- [The request] Show each line of the listing that contains the string "radius", matching case exactly.

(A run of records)
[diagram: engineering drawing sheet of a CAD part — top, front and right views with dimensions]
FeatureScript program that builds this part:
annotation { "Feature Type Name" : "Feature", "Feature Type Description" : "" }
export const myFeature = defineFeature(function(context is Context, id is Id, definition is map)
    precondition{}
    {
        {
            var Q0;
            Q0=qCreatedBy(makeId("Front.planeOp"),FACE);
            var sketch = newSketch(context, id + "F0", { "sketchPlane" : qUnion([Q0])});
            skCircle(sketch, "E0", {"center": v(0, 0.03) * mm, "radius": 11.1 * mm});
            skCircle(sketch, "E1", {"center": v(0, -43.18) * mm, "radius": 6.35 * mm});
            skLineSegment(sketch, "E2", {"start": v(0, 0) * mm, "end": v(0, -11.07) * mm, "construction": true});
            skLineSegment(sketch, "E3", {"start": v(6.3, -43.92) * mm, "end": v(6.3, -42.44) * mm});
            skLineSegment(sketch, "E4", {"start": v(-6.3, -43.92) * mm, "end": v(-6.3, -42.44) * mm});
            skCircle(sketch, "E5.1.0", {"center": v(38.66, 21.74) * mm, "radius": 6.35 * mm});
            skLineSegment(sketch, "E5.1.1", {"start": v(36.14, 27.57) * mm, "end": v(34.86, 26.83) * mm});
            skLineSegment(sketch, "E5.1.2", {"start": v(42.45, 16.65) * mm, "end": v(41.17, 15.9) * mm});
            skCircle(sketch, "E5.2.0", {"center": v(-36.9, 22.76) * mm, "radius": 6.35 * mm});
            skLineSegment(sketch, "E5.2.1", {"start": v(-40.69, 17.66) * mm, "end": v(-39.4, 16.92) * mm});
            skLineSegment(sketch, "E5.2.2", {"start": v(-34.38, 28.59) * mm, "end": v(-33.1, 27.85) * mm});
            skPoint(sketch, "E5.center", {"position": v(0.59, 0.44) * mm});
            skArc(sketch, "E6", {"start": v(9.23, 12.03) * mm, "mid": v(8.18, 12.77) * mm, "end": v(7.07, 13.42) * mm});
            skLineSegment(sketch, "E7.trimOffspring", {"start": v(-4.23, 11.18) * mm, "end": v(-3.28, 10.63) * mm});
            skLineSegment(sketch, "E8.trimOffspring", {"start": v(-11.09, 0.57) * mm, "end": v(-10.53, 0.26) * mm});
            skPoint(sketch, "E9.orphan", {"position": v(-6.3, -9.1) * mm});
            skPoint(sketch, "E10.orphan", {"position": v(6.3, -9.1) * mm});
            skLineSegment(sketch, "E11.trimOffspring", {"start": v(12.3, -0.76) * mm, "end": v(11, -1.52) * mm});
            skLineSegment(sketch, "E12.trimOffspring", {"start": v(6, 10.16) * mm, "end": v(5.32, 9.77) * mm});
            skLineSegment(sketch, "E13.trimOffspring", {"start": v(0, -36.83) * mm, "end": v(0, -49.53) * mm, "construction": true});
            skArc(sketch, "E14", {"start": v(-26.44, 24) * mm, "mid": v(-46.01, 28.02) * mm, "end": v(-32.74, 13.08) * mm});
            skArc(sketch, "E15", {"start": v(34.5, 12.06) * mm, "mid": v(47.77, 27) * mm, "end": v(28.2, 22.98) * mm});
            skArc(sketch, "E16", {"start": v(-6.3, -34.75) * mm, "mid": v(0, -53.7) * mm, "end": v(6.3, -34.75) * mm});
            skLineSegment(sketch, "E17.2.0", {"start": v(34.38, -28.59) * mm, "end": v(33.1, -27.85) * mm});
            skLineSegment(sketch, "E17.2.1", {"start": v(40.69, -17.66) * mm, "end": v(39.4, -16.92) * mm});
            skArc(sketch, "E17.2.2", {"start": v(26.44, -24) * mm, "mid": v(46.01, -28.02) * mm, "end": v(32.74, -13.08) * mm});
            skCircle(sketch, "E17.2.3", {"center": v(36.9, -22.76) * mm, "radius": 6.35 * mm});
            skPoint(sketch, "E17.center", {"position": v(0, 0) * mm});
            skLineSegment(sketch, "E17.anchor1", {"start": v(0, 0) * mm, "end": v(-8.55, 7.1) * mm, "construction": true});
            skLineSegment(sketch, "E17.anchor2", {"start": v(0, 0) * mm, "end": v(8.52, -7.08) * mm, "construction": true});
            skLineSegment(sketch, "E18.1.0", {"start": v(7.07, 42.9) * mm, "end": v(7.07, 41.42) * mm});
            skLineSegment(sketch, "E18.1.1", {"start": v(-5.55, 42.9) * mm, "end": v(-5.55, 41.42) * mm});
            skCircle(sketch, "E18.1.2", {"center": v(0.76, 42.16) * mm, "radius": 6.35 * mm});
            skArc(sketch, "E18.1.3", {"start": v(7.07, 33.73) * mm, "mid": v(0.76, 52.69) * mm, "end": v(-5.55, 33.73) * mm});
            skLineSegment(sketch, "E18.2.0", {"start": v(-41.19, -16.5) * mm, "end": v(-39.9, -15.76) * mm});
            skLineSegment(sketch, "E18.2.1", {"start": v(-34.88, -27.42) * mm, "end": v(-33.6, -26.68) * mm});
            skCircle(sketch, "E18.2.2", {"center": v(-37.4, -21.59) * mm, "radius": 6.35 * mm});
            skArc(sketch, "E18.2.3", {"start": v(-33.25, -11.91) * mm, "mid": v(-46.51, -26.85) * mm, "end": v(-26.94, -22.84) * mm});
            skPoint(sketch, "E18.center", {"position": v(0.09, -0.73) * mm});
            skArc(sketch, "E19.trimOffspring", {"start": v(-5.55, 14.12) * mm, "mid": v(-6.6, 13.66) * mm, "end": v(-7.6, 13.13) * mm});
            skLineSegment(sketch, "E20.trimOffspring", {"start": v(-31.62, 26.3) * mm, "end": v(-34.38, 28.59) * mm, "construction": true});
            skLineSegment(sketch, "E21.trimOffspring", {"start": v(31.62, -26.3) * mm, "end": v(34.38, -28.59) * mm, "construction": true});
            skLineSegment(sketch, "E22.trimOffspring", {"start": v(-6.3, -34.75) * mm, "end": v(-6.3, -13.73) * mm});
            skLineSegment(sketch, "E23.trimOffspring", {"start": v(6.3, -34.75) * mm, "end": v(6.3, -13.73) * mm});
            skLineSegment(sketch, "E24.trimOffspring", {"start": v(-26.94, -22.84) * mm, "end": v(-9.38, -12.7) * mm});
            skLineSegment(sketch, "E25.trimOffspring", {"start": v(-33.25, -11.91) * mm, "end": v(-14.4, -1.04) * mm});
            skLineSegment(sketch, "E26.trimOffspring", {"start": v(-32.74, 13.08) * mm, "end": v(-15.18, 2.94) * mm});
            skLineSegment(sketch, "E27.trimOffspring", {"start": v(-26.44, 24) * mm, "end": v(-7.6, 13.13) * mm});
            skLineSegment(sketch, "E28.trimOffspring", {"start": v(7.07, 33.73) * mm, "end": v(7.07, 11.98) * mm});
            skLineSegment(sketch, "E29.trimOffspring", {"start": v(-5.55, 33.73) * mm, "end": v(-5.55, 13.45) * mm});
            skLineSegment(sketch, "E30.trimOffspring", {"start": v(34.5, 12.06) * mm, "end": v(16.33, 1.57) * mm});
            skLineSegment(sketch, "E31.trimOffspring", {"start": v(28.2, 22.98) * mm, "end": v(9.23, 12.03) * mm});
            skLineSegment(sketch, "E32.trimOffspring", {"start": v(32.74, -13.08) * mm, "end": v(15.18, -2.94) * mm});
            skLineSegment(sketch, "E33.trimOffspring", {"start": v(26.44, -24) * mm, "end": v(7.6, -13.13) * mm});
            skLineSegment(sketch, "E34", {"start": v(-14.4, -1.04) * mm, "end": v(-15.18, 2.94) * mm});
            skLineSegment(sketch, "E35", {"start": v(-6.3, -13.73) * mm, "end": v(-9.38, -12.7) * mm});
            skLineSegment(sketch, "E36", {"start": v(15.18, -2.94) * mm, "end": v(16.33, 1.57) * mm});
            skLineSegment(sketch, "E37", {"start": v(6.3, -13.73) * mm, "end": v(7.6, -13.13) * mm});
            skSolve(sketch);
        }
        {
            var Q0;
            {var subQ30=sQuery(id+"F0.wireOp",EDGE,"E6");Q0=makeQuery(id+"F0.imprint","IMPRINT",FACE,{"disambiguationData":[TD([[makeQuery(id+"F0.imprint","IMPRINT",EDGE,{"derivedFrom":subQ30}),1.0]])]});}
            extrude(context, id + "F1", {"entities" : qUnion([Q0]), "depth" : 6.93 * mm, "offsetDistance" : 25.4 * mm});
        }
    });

- [Full output]
            skCircle(sketch, "E0", {"center": v(0, 0.03) * mm, "radius": 11.1 * mm});
            skCircle(sketch, "E1", {"center": v(0, -43.18) * mm, "radius": 6.35 * mm});
            skCircle(sketch, "E5.1.0", {"center": v(38.66, 21.74) * mm, "radius": 6.35 * mm});
            skCircle(sketch, "E5.2.0", {"center": v(-36.9, 22.76) * mm, "radius": 6.35 * mm});
            skCircle(sketch, "E17.2.3", {"center": v(36.9, -22.76) * mm, "radius": 6.35 * mm});
            skCircle(sketch, "E18.1.2", {"center": v(0.76, 42.16) * mm, "radius": 6.35 * mm});
            skCircle(sketch, "E18.2.2", {"center": v(-37.4, -21.59) * mm, "radius": 6.35 * mm});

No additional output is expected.